Financiële ondersteuning van offshore windmolenparken
Bij de onderhandelingen over de financiële ondersteuning van de productie en aansluiting van de parken in de oostelijke zone bevond de federale overheid zich in een moeilijke positie. Zij had de domeinconcessies al toegekend en ze stond onder druk om haar deel van de 2020doelstelling inzake hernieuwbare energie te realiseren.
De nettoproductie van de parken werd aanvankelijk gesubsidieerd via een vast steunbedrag. Vanaf mei 2014 werd onder Europese impuls overgestapt naar een variabele ondersteuning van de nettoproductie. Daarbij daalt het steunbedrag naarmate de marktprijs van elektriciteit stijgt. Het steunbedrag per MWh daalde weliswaar mettertijd, maar het is niet duidelijk in welke mate deze steun werd beperkt tot het minimum dat nodig is om het project te realiseren. De CREG kon haar wettelijke rol als onafhankelijk adviesorgaan bij het bepalen van de steun niet ten volle spelen. Ook het steunmechanisme voor de aansluiting op het transmissienet werd na verloop van tijd bijgestuurd. De aansluitingssteun werd zo voordeliger, wat ertoe leidde dat het gelijke speelveld tussen de parken onvoldoende werd bewaakt.
Tot eind 2021 ontvingen de parken 3,41 miljard euro aan rechtstreekse productiesteun en 208,98 miljoen euro aan aansluitingssteun. Bij het einde van de domeinconcessies zal de verleende steun een veelvoud daarvan bedragen. Tot eind 2021 werd de productiesteun verhaald op de eindgebruikers, die een zgn. offshore toeslag betaalden voor elke kWh elektriciteit die ze van het net afnamen. Onder druk van Europa werd deze toeslag vervangen door een bijzonder accijnsrecht. Dit creëert een nieuw risico voor de overheidsfinanciën omdat de inkomsten uit deze accijnzen mogelijk niet voldoende zijn. Voor de Prinses Elisabethzone zullen de steunbedragen via een tenderprocedure op basis van concurrentie worden vastgelegd.
Overwinsten
De parken in de oostelijke zone realiseerden tot eind 2021 samen 710,33 miljoen euro winst.
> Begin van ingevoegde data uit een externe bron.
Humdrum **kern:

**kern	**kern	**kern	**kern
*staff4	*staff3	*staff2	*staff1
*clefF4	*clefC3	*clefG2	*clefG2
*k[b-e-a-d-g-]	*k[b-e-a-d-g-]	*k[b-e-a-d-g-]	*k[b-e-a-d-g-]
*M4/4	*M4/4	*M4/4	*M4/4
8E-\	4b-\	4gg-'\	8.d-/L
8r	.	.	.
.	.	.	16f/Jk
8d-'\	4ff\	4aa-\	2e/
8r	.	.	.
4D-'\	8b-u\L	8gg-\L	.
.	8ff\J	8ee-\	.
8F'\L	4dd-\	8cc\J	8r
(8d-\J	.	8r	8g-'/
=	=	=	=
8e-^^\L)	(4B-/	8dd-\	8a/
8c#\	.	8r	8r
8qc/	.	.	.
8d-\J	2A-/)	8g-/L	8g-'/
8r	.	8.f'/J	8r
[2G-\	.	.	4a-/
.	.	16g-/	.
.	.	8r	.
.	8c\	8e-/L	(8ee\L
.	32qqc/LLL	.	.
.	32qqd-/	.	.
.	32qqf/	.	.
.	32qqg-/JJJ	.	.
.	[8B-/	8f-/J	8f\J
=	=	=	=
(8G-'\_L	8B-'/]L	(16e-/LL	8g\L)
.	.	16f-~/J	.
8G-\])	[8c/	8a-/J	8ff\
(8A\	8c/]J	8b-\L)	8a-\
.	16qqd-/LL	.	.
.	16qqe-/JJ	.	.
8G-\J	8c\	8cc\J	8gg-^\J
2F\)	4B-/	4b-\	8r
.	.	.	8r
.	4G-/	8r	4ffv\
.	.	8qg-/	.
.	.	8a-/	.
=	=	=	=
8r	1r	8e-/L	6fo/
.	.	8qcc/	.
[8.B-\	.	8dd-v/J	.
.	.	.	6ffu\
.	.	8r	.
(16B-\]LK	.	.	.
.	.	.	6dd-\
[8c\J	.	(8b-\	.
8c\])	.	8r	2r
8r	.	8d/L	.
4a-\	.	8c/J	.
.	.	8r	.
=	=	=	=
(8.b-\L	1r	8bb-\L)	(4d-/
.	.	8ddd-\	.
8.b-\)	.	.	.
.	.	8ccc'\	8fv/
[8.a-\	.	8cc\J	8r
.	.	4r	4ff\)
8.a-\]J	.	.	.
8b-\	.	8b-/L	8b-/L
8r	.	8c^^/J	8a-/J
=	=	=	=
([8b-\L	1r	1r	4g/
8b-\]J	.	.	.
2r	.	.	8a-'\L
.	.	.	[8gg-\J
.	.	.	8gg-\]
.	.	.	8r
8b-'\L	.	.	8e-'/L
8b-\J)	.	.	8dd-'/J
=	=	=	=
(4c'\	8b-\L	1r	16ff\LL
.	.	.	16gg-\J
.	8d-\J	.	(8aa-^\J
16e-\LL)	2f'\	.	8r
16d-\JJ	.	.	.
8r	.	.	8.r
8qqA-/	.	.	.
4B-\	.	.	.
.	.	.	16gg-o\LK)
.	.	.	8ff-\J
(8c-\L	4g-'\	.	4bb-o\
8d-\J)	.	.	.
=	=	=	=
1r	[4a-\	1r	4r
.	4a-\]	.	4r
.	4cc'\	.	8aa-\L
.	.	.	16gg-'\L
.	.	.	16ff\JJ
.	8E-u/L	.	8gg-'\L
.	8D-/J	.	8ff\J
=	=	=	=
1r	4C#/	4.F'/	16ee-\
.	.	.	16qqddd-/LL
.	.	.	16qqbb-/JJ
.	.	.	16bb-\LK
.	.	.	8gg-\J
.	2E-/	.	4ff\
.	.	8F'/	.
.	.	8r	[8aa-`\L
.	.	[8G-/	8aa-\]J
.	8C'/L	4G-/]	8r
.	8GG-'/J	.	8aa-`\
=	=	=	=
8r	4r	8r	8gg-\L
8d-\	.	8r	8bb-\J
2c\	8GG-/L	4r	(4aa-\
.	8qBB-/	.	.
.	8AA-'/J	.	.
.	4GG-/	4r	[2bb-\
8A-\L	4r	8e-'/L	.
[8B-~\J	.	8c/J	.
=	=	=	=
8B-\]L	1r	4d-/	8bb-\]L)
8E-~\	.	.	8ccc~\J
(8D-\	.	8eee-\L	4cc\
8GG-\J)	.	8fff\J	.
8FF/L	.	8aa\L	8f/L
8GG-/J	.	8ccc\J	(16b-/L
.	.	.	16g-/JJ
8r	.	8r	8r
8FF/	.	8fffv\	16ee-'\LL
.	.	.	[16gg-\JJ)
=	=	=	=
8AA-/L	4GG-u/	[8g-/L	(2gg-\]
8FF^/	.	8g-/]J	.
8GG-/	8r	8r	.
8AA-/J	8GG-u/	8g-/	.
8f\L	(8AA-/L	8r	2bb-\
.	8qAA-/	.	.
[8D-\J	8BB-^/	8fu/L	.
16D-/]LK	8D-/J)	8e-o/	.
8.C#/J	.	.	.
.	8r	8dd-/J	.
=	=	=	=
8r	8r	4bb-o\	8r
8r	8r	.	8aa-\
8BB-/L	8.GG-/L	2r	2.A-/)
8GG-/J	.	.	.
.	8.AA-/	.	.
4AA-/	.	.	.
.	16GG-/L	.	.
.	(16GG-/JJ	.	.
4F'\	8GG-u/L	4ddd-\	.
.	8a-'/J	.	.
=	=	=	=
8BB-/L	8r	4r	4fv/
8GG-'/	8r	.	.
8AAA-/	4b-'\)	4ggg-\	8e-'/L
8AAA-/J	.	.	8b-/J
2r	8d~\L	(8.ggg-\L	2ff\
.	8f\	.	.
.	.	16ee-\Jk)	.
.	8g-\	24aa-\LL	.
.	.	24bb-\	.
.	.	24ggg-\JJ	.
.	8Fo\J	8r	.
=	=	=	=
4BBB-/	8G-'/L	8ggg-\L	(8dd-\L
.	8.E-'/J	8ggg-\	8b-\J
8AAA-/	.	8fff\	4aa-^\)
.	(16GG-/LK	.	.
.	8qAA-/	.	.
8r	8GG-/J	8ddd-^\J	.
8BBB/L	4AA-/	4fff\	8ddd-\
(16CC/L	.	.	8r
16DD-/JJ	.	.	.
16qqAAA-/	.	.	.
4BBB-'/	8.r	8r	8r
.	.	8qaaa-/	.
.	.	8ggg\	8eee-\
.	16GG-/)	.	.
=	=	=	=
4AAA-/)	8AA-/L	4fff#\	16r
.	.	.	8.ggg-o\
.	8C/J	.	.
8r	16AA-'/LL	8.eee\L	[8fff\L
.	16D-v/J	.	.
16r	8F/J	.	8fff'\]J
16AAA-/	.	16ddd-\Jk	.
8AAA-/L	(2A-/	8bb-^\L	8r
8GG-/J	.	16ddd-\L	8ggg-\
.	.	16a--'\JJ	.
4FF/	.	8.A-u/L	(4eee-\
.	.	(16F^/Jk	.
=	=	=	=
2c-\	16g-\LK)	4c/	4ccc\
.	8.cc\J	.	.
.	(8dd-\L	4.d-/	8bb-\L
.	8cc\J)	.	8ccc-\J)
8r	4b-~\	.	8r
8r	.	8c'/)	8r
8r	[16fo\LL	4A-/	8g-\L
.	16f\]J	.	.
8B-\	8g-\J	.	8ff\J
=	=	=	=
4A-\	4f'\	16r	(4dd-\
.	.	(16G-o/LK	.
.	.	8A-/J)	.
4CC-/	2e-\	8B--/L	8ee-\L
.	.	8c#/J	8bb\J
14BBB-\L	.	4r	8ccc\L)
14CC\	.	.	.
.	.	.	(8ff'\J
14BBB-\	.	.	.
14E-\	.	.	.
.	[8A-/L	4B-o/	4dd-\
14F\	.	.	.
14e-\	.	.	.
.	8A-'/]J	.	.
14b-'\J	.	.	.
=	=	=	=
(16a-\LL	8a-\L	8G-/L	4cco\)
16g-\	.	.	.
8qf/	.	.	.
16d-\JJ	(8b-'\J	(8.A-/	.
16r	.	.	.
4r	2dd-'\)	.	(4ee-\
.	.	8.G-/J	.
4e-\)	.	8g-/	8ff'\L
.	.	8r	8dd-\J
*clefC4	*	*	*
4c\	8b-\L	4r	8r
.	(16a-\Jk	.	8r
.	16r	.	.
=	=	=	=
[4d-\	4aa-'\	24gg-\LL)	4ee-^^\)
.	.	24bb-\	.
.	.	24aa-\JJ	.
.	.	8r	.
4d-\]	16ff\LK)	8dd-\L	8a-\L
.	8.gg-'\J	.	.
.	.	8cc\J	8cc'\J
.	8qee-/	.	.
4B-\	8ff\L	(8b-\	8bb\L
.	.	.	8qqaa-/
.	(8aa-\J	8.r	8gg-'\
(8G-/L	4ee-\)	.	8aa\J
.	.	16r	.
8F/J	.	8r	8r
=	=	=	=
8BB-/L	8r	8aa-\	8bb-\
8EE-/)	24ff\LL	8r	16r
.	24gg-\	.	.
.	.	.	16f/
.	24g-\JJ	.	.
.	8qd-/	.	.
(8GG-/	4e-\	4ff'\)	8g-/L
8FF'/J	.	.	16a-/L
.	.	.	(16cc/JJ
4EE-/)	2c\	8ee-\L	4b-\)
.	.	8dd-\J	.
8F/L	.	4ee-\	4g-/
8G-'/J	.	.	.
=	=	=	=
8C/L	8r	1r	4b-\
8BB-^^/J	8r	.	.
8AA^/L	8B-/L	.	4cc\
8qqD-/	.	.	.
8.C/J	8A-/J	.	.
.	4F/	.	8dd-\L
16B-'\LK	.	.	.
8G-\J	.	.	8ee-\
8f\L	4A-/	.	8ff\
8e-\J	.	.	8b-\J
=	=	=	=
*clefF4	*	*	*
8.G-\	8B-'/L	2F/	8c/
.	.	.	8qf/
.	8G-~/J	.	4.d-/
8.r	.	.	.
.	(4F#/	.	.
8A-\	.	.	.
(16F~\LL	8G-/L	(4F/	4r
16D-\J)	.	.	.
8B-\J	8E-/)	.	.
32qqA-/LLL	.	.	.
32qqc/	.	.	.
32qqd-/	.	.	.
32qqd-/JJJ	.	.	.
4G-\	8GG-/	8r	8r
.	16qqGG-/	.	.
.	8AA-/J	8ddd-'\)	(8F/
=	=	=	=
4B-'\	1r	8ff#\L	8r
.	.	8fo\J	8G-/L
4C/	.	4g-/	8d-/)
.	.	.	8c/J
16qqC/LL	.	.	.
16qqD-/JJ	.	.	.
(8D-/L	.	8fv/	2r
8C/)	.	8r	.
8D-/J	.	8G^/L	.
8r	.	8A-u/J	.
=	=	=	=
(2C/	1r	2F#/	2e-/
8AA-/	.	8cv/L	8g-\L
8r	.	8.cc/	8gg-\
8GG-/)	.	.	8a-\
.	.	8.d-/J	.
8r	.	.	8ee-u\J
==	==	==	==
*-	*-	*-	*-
Daarvan stroomde 642,93 miljoen euro al terug naar de parkaandeelhouders in de vorm van dividenden en kapitaalverminderingen. De rendementen die de aandeelhouders jaarlijks realiseren schommelen echter sterk, afhankelijk van de hoeveelheid wind op zee. Als alleen rekening wordt gehouden met de overwinst, dit is de winst die overblijft na een normale vergoeding van de aandeelhouders voor het kapitaal dat zij investeerden, dan stelt het Rekenhof vast dat er belangrijke verschillen bestaan tussen de parken, waarbij enkele parken al overwinsten realiseerden. Hoewel die cijfers met enige voorzichtigheid moeten worden geïnterpreteerd, illustreren ze wel het belang van een nauwgezette opvolging door de CREG. De regulator moet de inkomsten en uitgaven van de windmolenparken op zee opvolgen om na te gaan of bepaalde overwinsten structureel dan wel tijdelijk zijn.
Het Rekenhof formuleerde in zijn verslag een aantal aanbevelingen over de verdere opvolging van de parken in de oostelijke zone, de ontwikkeling van de Prinses Elisabethzone en de hieraan gekoppelde cruciale randvoorwaarden zoals de realisaties in het onshore en offshore elektriciteitsnet, en ten slotte ook over de advies- en toezichtsrol van de CREG.